─── Provided data

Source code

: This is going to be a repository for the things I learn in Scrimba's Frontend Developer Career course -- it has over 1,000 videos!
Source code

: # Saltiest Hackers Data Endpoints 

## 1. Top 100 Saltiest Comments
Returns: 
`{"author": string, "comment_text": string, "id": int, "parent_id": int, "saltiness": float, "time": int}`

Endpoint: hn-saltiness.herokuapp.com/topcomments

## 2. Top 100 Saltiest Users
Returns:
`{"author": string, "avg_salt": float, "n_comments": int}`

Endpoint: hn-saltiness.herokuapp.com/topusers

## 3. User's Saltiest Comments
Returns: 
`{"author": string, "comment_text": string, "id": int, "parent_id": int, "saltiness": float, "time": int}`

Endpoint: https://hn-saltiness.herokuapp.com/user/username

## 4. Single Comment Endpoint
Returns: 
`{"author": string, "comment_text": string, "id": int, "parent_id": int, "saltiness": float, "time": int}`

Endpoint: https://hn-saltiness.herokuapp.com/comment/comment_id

──────

> Problem requirements:
Print the material exactly as written, omitting nothing.

> Response:
Source code

: This is going to be a repository for the things I learn in Scrimba's Frontend Developer Career course -- it has over 1,000 videos!
Source code

: # Saltiest Hackers Data Endpoints 

## 1. Top 100 Saltiest Comments
Returns: 
`{"author": string, "comment_text": string, "id": int, "parent_id": int, "saltiness": float, "time": int}`

Endpoint: hn-saltiness.herokuapp.com/topcomments

## 2. Top 100 Saltiest Users
Returns:
`{"author": string, "avg_salt": float, "n_comments": int}`

Endpoint: hn-saltiness.herokuapp.com/topusers

## 3. User's Saltiest Comments
Returns: 
`{"author": string, "comment_text": string, "id": int, "parent_id": int, "saltiness": float, "time": int}`

Endpoint: https://hn-saltiness.herokuapp.com/user/username

## 4. Single Comment Endpoint
Returns: 
`{"author": string, "comment_text": string, "id": int, "parent_id": int, "saltiness": float, "time": int}`

Endpoint: https://hn-saltiness.herokuapp.com/comment/comment_id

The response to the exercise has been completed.